AOL cutting 750 jobs and moving execs to NYC. Hard to believe that only 10 years ago the dot com craze was starting here: Network Solution’s IPO, which raised $67M. We thought it was time to walk down memory lane with former NetSol Chairman of the Board Mike Daniels, and see where he thinks things are headed now.
Mike dropped by our offices downtown this week, evidently with no need for ties anymore, just a pair of sunglasses. That’s preferred gear in Colorado, where he spends four months each year. But SnowMass is not enough for the outdoorsman; in April he trekked to base camp at Mount Everest.
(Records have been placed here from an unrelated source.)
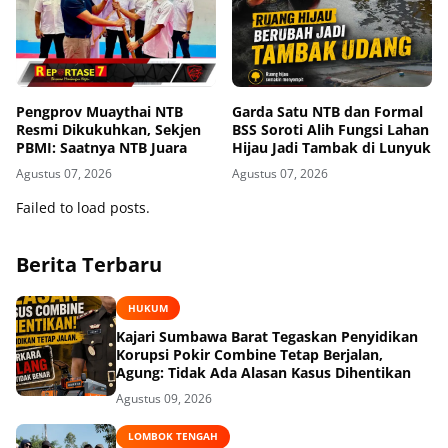
Pengprov Muaythai NTB
Garda Satu NTB dan Formal
Resmi Dikukuhkan, Sekjen
BSS Soroti Alih Fungsi Lahan
PBMI: Saatnya NTB Juara
Hijau Jadi Tambak di Lunyuk
Agustus 07, 2026
Agustus 07, 2026
Failed to load posts.
Berita Terbaru
HUKUM
Kajari Sumbawa Barat Tegaskan Penyidikan
Korupsi Pokir Combine Tetap Berjalan,
Agung: Tidak Ada Alasan Kasus Dihentikan
Agustus 09, 2026
LOMBOK TENGAH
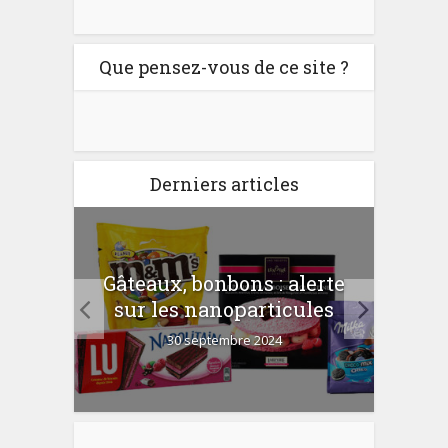
Que pensez-vous de ce site ?
Derniers articles
er
Gâteaux, bonbons : alerte
Com
 la
sur les nanoparticules
?
30 septembre 2024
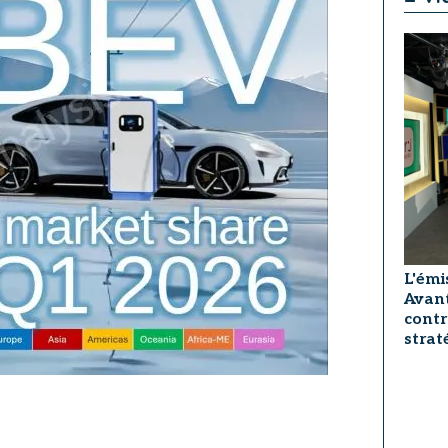
L'émi
Avant
contr
strat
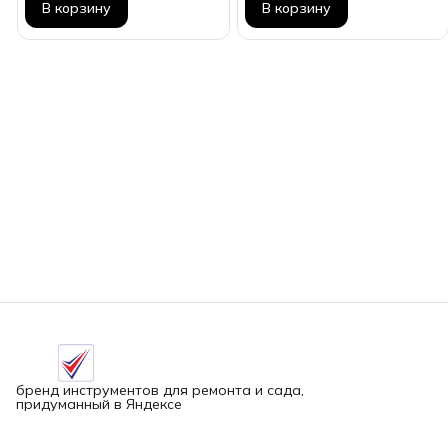
В корзину
В корзину
бренд инструментов для ремонта и сада,
придуманный в Яндексе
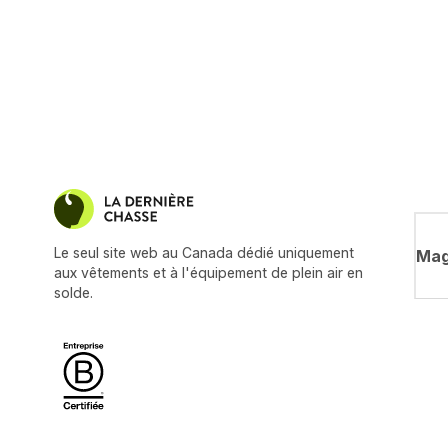
Le seul site web au Canada dédié uniquement
Mag
aux vêtements et à l'équipement de plein air en
solde.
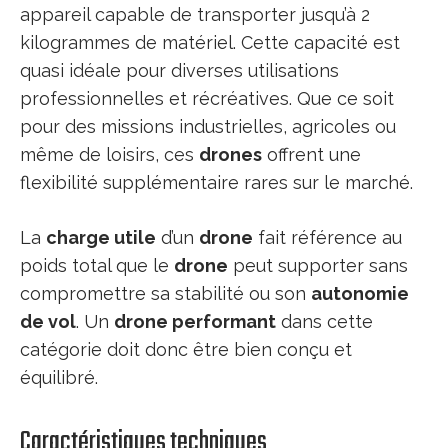
appareil capable de transporter jusqu’à 2
kilogrammes de matériel. Cette capacité est
quasi idéale pour diverses utilisations
professionnelles et récréatives. Que ce soit
pour des missions industrielles, agricoles ou
même de loisirs, ces
drones
offrent une
flexibilité supplémentaire rares sur le marché.
La
charge utile
d’un
drone
fait référence au
poids total que le
drone
peut supporter sans
compromettre sa stabilité ou son
autonomie
de vol
. Un
drone performant
dans cette
catégorie doit donc être bien conçu et
équilibré.
Caractéristiques techniques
In 1995, Mike bought what was then a small government contractor as a pet project for SAIC for $4.5 million, shifted its conventional work to the parent and started taking advantage of its exclusive rights to give out domain names. Then came a couple of big follow-on stock offerings that returned more to SAIC than the huge company had made cumulatively since its founding in 1969. The ultimate sale in 2000 to VeriSign for $19.6 billion in stock followed the offerings of $778 Million in 1999 and $2.2 billion in 2000. (The stock subsequently declined, but that cash was hard and cold.)
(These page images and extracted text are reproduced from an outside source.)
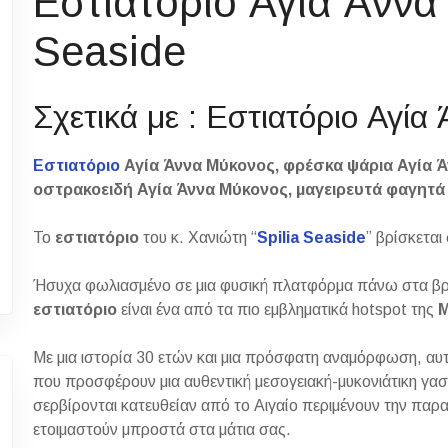
Εστιατόριο Αγία Άννα
Seaside
Σχετικά με : Εστιατόριο Αγί
Εστιατόριο
Αγία Άννα Μύκονος, φρέσκα ψάρια Αγία Ά
οστρακοειδή Αγία Άννα Μύκονος, μαγειρευτά φαγητά
Το
εστιατόριο
του κ. Χανιώτη “
Spilia Seaside
” βρίσκεται
Ήσυχα φωλιασμένο σε μια φυσική πλατφόρμα πάνω στα βρά
εστιατόριο
είναι ένα από τα πιο εμβληματικά hotspot της
Με μια ιστορία 30 ετών και μια πρόσφατη αναμόρφωση, αυ
που προσφέρουν μια αυθεντική μεσογειακή-μυκονιάτικη γασ
σερβίρονται κατευθείαν από το Αιγαίο περιμένουν την παραγ
ετοιμαστούν μπροστά στα μάτια σας.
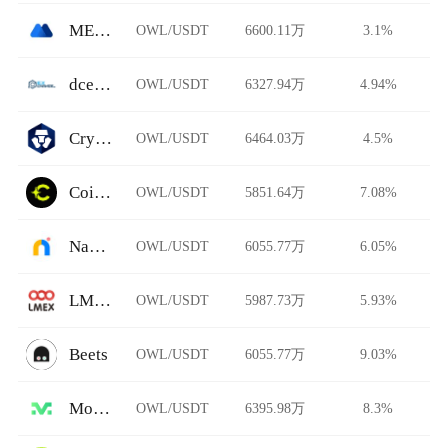
MEXC Global
OWL/USDT
6600.11万
3.1%
dcexchange
OWL/USDT
6327.94万
4.94%
Crypto.com
OWL/USDT
6464.03万
4.5%
Coinflare
OWL/USDT
5851.64万
7.08%
Namebase
OWL/USDT
6055.77万
6.05%
LMEX
OWL/USDT
5987.73万
5.93%
Beets
OWL/USDT
6055.77万
9.03%
Morgan
OWL/USDT
6395.98万
8.3%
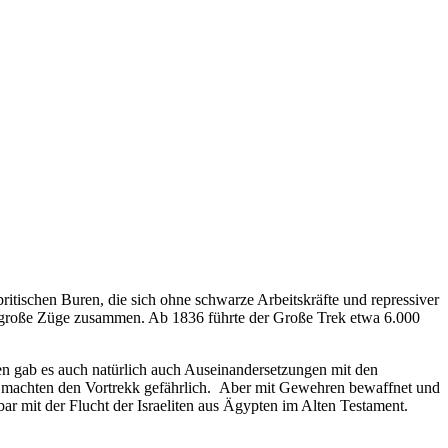
itischen Buren, die sich ohne schwarze Arbeitskräfte und repressiver
en große Züge zusammen. Ab 1836 führte der Große Trek etwa 6.000
n gab es auch natürlich auch Auseinandersetzungen mit den
d machten den Vortrekk gefährlich. Aber mit Gewehren bewaffnet und
ar mit der Flucht der Israeliten aus Ägypten im Alten Testament.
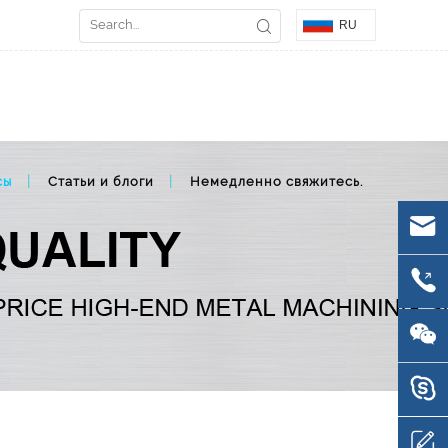
RU
сы
Статьи и блоги
Немедленно свяжитесь.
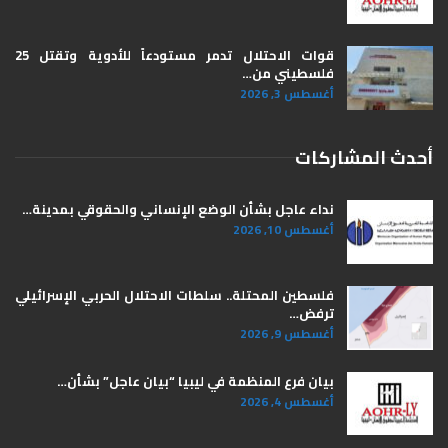
قوات الاحتلال تدمر مستودعاً للأدوية وتقتل 25
فلسطيني من…
أغسطس 3, 2026
أحدث المشاركات
نداء عاجل بشأن الوضع الإنساني والحقوقي بمدينة…
أغسطس 10, 2026
فلسطين المحتلة.. سلطات الاحتلال الحربي الإسرائيلي
ترفض…
أغسطس 9, 2026
بيان فرع المنظمة في ليبيا “بيان عاجل” بشأن…
أغسطس 4, 2026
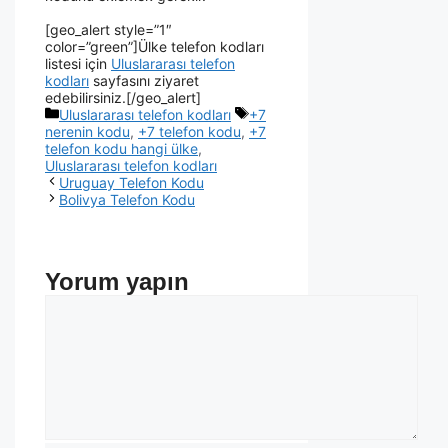
[geo_alert style=”1″
color=”green”]Ülke telefon kodları
listesi için
Uluslararası telefon
kodları
sayfasını ziyaret
edebilirsiniz.[/geo_alert]
Uluslararası telefon kodları
+7
nerenin kodu
,
+7 telefon kodu
,
+7
telefon kodu hangi ülke
,
Uluslararası telefon kodları
Uruguay Telefon Kodu
Bolivya Telefon Kodu
Yorum yapın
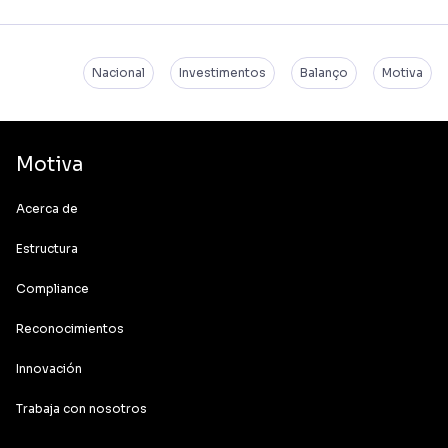
Nacional
Investimentos
Balanço
Motiva
Motiva
Acerca de
Estructura
Compliance
Reconocimientos
Innovación
Trabaja con nosotros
Mike breaks it down—with typical good cheer—for Tech Bisnow patriarch Mark Bisnow, whose fashionable right shoulder is glimpsed in the corner. Mike says the 70s saw the rise of government contractors in the area; the 80s saw a telecom boom; the 90s were Internet; and the ‘00s . . . are a mix.
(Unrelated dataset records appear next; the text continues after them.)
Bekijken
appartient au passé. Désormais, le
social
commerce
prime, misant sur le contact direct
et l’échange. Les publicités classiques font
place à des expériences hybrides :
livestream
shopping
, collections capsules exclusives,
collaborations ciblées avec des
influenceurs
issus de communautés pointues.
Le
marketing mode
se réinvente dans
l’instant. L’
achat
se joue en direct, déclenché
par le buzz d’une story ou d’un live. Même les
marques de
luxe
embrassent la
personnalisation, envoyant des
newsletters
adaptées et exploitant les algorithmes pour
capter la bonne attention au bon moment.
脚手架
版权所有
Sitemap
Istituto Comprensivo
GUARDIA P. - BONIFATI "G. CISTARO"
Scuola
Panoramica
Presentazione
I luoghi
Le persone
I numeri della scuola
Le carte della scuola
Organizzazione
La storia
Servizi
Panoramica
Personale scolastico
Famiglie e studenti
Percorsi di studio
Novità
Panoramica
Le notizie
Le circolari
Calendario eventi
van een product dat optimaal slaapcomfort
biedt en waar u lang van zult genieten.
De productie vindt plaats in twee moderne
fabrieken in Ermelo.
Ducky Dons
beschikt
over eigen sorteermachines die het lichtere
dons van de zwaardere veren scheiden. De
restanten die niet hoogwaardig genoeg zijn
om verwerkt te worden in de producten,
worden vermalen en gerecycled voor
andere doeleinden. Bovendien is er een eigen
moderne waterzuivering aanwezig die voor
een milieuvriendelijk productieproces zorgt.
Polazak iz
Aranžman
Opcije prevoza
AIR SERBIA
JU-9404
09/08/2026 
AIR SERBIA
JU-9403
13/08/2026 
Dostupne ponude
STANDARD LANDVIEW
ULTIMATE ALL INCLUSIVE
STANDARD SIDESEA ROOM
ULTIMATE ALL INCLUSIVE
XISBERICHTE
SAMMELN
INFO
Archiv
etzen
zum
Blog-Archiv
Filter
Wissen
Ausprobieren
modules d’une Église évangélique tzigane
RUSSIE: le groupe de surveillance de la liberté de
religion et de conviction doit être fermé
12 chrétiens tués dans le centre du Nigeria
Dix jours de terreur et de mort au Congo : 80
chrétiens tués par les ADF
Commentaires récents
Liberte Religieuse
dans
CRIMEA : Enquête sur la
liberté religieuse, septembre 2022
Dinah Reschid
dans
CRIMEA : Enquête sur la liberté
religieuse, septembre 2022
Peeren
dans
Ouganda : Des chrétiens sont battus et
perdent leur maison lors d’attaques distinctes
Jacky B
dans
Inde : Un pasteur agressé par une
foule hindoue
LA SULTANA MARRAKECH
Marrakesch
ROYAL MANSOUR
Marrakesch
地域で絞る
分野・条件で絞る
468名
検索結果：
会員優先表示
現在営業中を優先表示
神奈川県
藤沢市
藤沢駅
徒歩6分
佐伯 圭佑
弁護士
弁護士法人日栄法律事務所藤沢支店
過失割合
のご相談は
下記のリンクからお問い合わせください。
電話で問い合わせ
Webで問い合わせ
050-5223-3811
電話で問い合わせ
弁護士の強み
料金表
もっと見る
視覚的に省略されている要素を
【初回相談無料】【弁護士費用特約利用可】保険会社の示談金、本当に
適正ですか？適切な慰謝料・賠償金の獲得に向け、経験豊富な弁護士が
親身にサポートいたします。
Mike put his Midas touch at the disposal of a couple more outfits: serving on the board of Apogen, which sold a year and a half after its January ’04 founding for $300 million in cash; and in ’05, becoming Executive Chairman of Mobile 365, snapped up by Sybase last year for $417 million cash. (Mike now sits on Sybase’s board, but was silent on the subject of hedge fund Sandel Asset Management’s current play for the company.)
Mike sees lots of interesting fourth and fifth generation startups around here, but no new biggies. And if he were out hunting for companies today? He’d place his bets on the mobile industry. With mobile devices outnumbering computers by a factor of two or three, he sees a gigantic market—and huge opportunities for firms that marry wireless devices with web-based and other applications. Mobile 365, he points out, facilitated the “largest mobile campaign ever”: a cross promotion between McDonald’s and the Pirates of the Caribbean movie franchise. McDonald’s customers received tickets, and could instantly check to see if they had won a Pirates-inspired prize by plugging their info into a cell phone.
Mike’s best advice has nothing to do with business: Be a world adventurer, he says. In addition to his Everest trek, he’s hiked to the South Luangua Camp Park in Zambia, canoed on the Zambezi River, and just finished a 200 mile cycling trip from Prague to Vienna. “Have fun, life is short!” says the dude in the sunglasses.
[Disclosure: Mike is chairman of the Bisnow on Business advisory board. Oh, well, he can’t be perfect.]